### Activity list
• 1. Using the article on children in armed conflict, answer these:
(a) About how many boys and girls under 18 are serving as soldiers, fighters, porters and in other roles?
(b) How many children have wars killed over the last decade?
(c) What has made it possible for very young children to bear and use arms, according to Otunnu?
• 2. Write the next part of the article on children caught in armed conflict, picking up right after its final sentence.

Otunnu hopes that this year's day-long debate will produce a binding Security Council resolution that would condemn recruiting child soldiers, pledge to include the welfare of children in any peace negotiations and give priority to the needs of youngsters at the end of a conflict.
He also wants all peacekeeping operations to feature special training for the protection of children and for the council to keep the rights of the child on its agenda, making it a condition for any assistance.
Otunnu told reporters Tuesday that the council had until recently considered its role "very much confined to high politics, military aggression, and perhaps less in relation to the softer humanitarian, human rights issues."
"To go from there, to have an actual resolution on a thematic issue that concerns children across the board in situation in conflict, would be tremendous for us," he said.
Some 300,000 boys and girls under 18 years of age, most of them under 15 and some as young as 7, are serving as regular soldiers, guerrilla fighters, porters, cooks, sexual slaves, and suicide commandos in most of the 50 countries marked by armed conflicts.
Over the last decade, wars have killed 2 million children, left 6 million maimed, created 1 million orphans and 12 million refugees. The heavy toll is mostly the result of civil wars that have escalated since the end of the Cold War in such places as Sierra Leone, Angola, Liberia, Sudan, Kosovo, Sri Lanka, Colombia and Afghanistan.
The simplicity and proliferation of lightweight automatic weapons has made it possible for very young children to bear and use arms, Otunnu said.
"We are talking about an abomination being committed against children," he said.

### Source material
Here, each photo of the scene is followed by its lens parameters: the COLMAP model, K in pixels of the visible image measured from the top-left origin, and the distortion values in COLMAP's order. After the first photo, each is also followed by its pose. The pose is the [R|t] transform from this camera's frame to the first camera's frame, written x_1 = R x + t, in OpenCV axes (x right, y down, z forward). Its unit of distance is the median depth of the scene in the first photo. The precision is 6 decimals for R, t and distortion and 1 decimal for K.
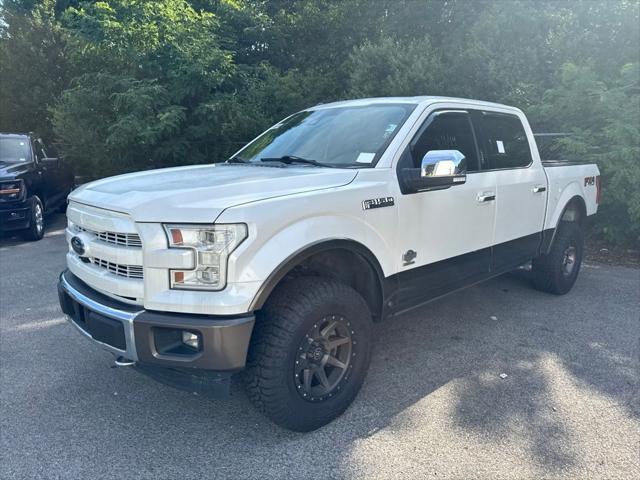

### Responses
• 1.
(a) Some 300,000.
(b) 2 million.
(c) The simplicity and proliferation of lightweight automatic weapons.

• 2.
Excluded from any resolution, however, will be a plea to governments to stop using children under 18 as soldiers. The United States, which recruits high school graduates, opposes the 18-year-old minimum age standard Otunnu advocates.
Despite a growing body of international law governments have signed to protect children, the abuses are increasing, with children being used both as victims and perpetrators.
In many cases rebel forces have "tossed aside" any rules of warfare toward the civilian population, Otunnu said.
But he insisted that in his trips around the world, from Sri Lanka to Colombia, no rebel leader had ever told him "to jump into the East River" when he quoted from the Geneva conventions on protecting civilians in warfare or the 1990 Convention on the Rights of the Child.
The main points of the treaties "have become a common pool of international norms" that even the worst abusers know they are violating, Otunnu said.
"Children are especially innocent, especially vulnerable. They tend to suffer disproportionately from the excesses of war. They are the least equipped to cope and adjust," he said.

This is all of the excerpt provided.